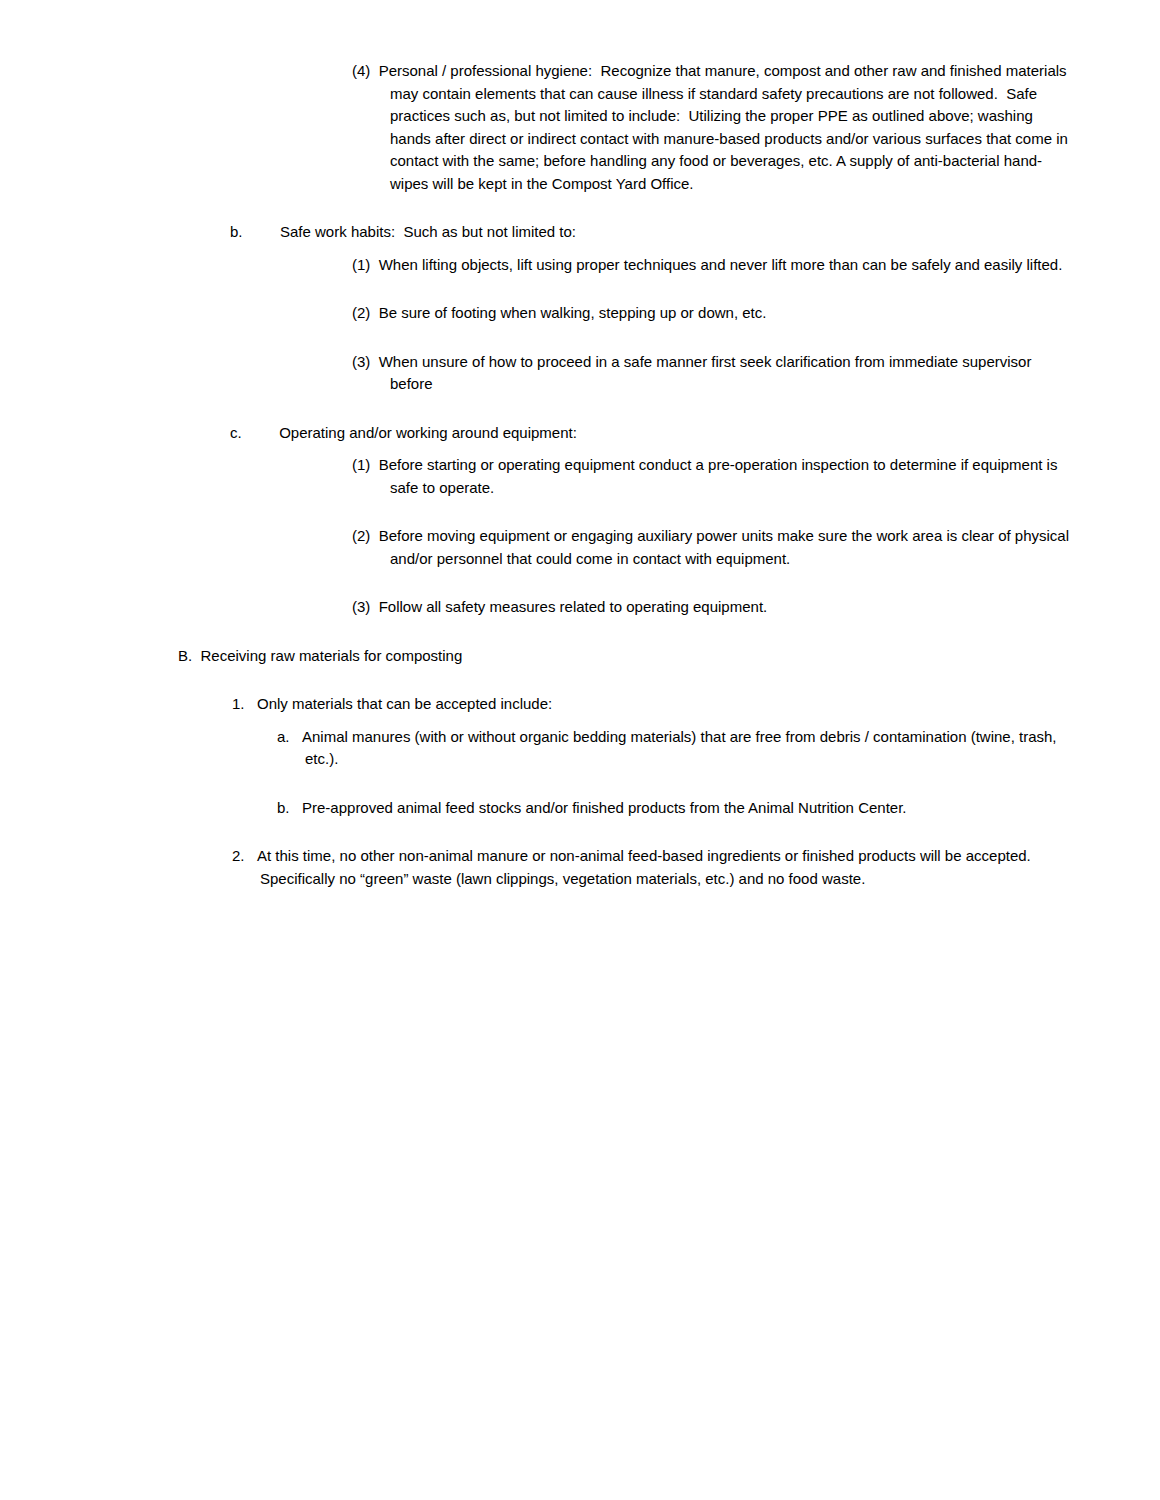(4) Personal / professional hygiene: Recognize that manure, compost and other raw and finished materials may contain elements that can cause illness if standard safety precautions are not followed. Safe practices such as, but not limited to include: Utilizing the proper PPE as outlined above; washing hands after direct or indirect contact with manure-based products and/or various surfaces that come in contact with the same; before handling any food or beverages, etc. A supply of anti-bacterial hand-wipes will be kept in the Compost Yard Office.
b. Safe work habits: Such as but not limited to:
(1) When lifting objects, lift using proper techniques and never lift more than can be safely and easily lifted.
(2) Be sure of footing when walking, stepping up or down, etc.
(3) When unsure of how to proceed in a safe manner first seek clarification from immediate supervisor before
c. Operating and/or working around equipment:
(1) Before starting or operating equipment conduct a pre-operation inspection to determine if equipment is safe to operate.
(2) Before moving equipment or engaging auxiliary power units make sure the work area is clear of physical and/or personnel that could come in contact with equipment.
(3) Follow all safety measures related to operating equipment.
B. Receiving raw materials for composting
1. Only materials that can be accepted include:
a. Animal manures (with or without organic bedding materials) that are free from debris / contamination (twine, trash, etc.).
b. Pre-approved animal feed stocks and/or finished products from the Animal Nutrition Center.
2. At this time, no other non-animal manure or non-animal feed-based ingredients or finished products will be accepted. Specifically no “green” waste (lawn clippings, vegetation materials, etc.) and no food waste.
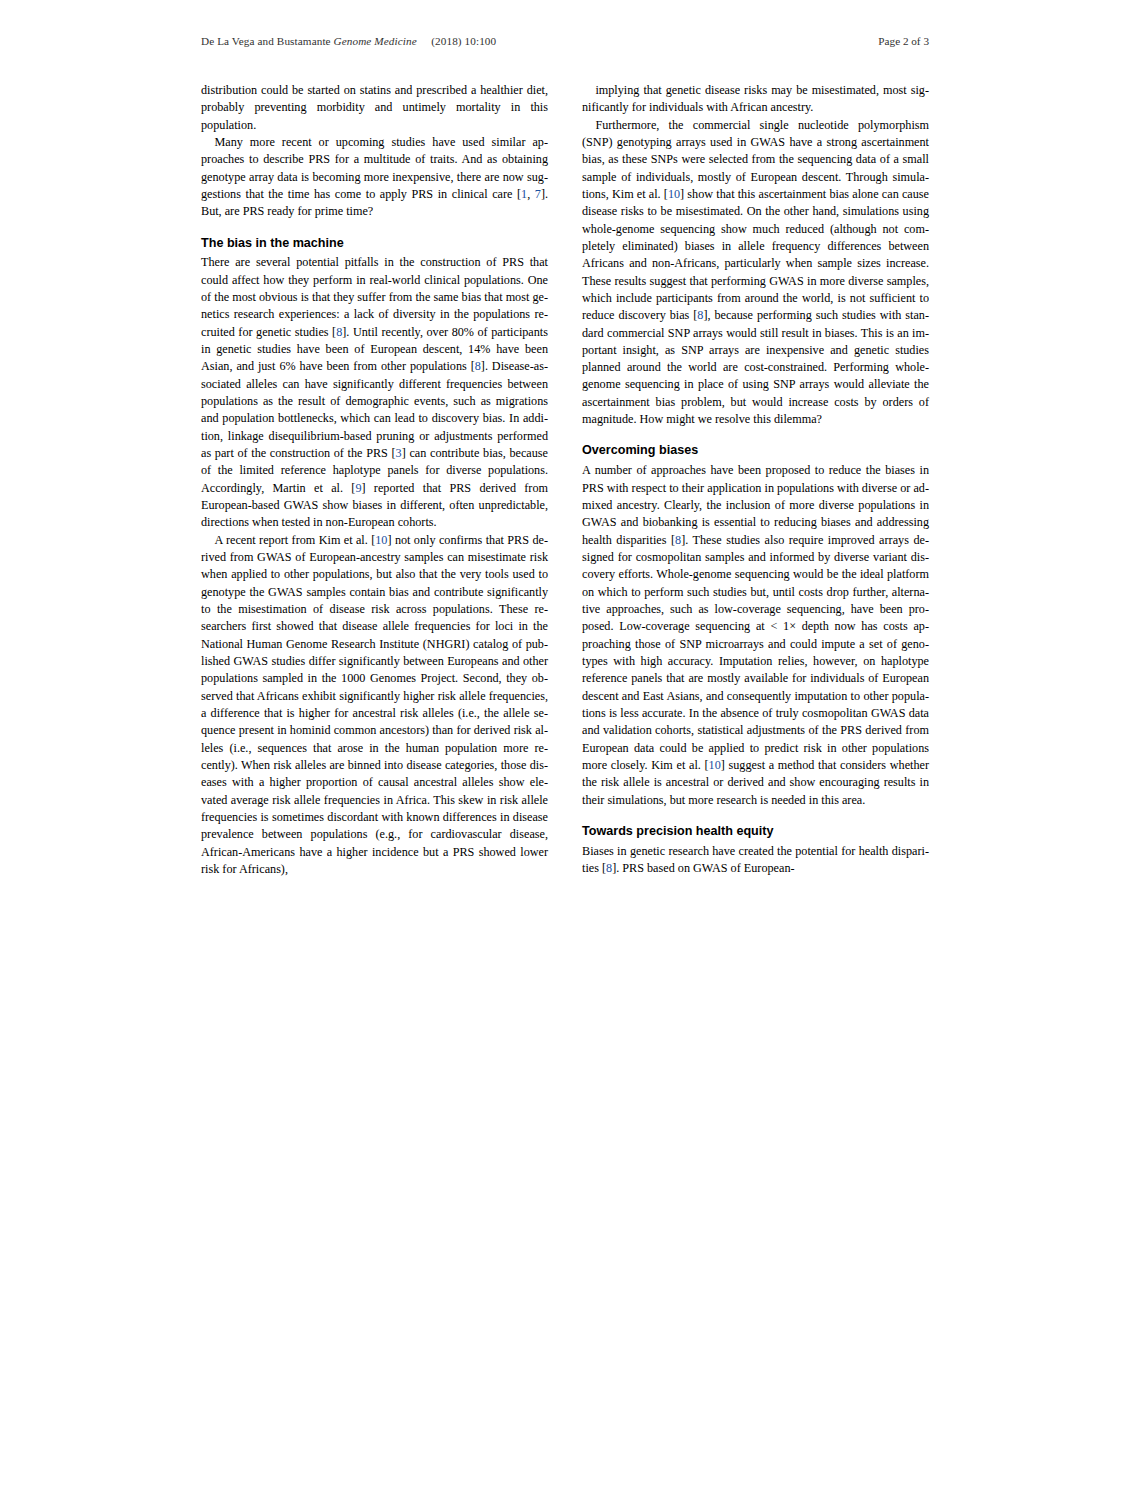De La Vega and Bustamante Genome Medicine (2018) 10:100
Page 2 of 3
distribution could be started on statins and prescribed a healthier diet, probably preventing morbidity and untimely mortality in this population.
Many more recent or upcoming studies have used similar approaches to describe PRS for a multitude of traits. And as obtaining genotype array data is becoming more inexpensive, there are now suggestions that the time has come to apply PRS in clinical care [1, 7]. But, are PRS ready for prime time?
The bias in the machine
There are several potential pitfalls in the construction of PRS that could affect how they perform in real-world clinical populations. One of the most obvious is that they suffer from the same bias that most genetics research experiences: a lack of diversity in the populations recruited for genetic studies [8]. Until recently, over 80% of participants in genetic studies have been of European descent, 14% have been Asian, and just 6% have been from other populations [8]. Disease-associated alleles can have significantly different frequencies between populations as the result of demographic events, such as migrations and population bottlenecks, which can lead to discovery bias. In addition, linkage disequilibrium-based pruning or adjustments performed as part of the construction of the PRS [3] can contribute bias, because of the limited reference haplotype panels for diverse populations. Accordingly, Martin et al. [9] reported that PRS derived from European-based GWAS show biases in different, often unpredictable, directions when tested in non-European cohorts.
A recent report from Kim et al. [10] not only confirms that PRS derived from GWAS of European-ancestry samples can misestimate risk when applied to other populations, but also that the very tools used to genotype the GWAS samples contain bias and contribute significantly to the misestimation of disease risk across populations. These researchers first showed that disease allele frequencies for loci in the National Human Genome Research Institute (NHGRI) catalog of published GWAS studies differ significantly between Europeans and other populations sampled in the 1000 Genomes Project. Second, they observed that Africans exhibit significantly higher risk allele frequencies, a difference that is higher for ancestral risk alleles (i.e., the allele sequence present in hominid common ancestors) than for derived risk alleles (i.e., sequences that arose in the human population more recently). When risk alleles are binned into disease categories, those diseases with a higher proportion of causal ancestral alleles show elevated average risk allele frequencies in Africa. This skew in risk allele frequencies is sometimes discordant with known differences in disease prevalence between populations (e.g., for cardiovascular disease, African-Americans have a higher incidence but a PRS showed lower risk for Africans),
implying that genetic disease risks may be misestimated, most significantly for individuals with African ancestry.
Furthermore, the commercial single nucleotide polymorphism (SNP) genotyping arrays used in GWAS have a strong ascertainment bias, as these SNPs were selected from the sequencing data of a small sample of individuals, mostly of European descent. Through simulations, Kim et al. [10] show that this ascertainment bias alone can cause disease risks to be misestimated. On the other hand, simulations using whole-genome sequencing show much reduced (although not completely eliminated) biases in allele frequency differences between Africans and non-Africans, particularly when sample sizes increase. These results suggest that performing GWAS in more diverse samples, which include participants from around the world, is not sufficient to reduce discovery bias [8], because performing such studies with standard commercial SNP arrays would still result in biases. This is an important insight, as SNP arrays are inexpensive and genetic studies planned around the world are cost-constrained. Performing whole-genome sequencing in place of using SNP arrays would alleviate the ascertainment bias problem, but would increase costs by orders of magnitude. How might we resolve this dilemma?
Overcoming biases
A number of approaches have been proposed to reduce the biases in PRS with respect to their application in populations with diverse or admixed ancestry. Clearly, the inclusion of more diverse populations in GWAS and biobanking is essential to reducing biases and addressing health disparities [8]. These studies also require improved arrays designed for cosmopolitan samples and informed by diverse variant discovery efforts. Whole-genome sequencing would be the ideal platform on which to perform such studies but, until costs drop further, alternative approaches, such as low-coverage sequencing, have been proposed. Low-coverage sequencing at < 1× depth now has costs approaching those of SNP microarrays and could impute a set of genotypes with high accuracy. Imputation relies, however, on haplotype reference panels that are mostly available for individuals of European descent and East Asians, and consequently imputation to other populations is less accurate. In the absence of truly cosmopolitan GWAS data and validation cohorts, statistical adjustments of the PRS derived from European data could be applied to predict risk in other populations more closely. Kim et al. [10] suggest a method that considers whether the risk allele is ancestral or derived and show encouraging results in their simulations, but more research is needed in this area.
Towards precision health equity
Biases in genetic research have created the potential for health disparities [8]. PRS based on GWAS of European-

******************************

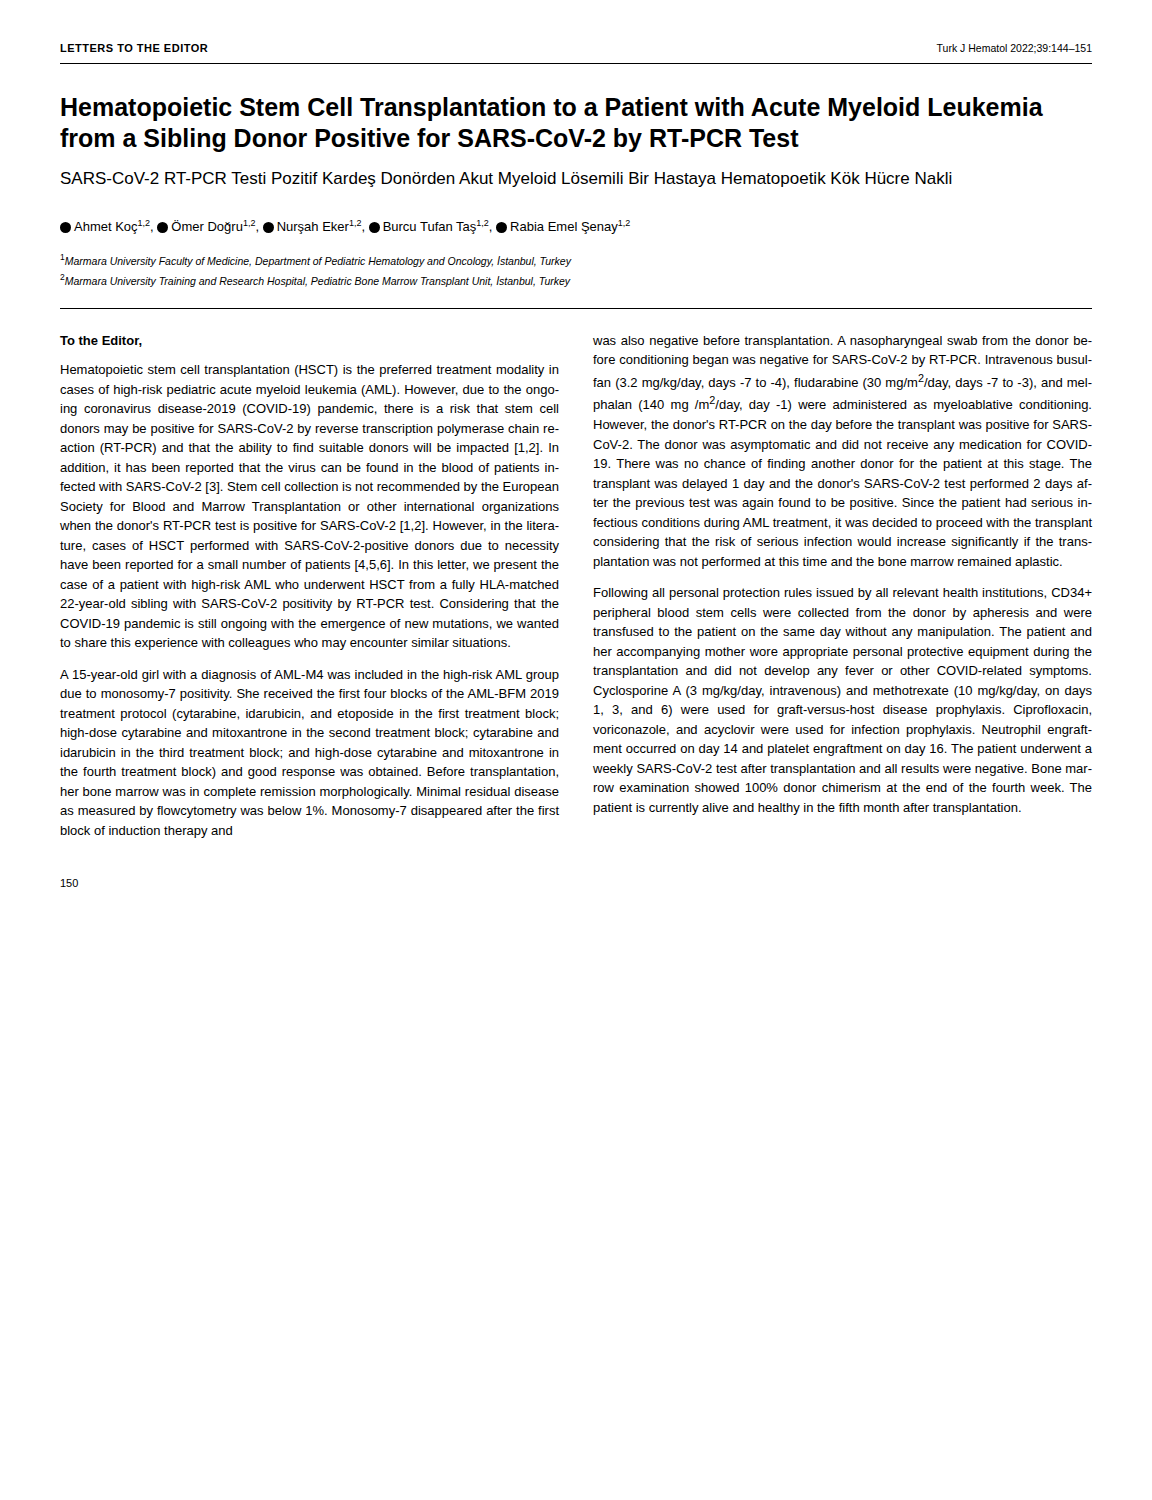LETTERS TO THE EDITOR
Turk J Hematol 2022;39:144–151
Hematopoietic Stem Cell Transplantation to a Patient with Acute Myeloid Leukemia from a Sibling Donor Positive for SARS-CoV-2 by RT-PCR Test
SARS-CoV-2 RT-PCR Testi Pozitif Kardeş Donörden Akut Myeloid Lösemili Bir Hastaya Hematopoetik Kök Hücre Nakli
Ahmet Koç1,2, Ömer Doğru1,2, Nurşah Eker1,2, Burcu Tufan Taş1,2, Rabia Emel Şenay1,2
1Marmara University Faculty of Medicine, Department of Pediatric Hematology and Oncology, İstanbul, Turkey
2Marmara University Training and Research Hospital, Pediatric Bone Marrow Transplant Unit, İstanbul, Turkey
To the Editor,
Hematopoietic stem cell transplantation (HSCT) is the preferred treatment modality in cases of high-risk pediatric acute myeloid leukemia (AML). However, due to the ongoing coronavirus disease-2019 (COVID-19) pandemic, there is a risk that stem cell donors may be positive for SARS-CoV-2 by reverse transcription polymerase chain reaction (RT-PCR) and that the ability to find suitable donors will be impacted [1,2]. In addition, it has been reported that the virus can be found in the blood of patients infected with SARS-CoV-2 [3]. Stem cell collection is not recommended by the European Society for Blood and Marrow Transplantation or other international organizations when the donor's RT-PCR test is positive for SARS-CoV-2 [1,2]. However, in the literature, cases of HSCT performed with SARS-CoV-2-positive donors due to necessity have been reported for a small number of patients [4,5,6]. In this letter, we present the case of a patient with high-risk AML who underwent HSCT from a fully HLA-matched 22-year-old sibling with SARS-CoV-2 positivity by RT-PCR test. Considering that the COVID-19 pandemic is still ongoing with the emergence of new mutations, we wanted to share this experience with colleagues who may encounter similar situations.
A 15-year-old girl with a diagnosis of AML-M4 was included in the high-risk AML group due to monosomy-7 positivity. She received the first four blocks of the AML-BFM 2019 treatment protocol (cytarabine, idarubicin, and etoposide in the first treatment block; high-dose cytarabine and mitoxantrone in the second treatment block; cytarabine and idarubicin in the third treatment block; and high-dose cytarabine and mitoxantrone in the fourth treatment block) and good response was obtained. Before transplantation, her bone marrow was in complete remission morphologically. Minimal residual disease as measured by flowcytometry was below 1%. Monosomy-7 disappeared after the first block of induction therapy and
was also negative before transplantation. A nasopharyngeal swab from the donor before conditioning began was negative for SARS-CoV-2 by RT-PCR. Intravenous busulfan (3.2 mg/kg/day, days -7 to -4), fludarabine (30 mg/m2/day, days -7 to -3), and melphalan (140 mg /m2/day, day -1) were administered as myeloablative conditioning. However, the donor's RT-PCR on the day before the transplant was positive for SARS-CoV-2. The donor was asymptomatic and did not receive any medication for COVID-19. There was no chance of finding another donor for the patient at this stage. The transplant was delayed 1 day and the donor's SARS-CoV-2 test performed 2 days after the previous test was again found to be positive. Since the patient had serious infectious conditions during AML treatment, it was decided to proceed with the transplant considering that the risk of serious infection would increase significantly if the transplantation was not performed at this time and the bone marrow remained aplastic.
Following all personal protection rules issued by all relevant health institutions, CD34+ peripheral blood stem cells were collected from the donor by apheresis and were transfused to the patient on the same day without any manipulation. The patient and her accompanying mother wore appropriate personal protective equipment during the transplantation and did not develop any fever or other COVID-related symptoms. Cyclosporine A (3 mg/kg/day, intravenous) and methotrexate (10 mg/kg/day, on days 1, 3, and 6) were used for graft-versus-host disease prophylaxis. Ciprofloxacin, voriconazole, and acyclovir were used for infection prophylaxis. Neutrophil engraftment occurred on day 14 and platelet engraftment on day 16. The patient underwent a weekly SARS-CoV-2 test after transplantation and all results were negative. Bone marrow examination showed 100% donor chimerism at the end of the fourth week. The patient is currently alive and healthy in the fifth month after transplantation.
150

******************************

**Required action**
Find the line with "(4) Personal /" in the entries above. Set down exactly every line from it up to and including the line with "1. Only materials", images excluded.

**Reply to the exercise**
(4) Personal / professional hygiene: Recognize that manure, compost and other raw and finished materials may contain elements that can cause illness if standard safety precautions are not followed. Safe practices such as, but not limited to include: Utilizing the proper PPE as outlined above; washing hands after direct or indirect contact with manure-based products and/or various surfaces that come in contact with the same; before handling any food or beverages, etc. A supply of anti-bacterial hand-wipes will be kept in the Compost Yard Office.
b. Safe work habits: Such as but not limited to:
(1) When lifting objects, lift using proper techniques and never lift more than can be safely and easily lifted.
(2) Be sure of footing when walking, stepping up or down, etc.
(3) When unsure of how to proceed in a safe manner first seek clarification from immediate supervisor before
c. Operating and/or working around equipment:
(1) Before starting or operating equipment conduct a pre-operation inspection to determine if equipment is safe to operate.
(2) Before moving equipment or engaging auxiliary power units make sure the work area is clear of physical and/or personnel that could come in contact with equipment.
(3) Follow all safety measures related to operating equipment.
B. Receiving raw materials for composting
1. Only materials that can be accepted include:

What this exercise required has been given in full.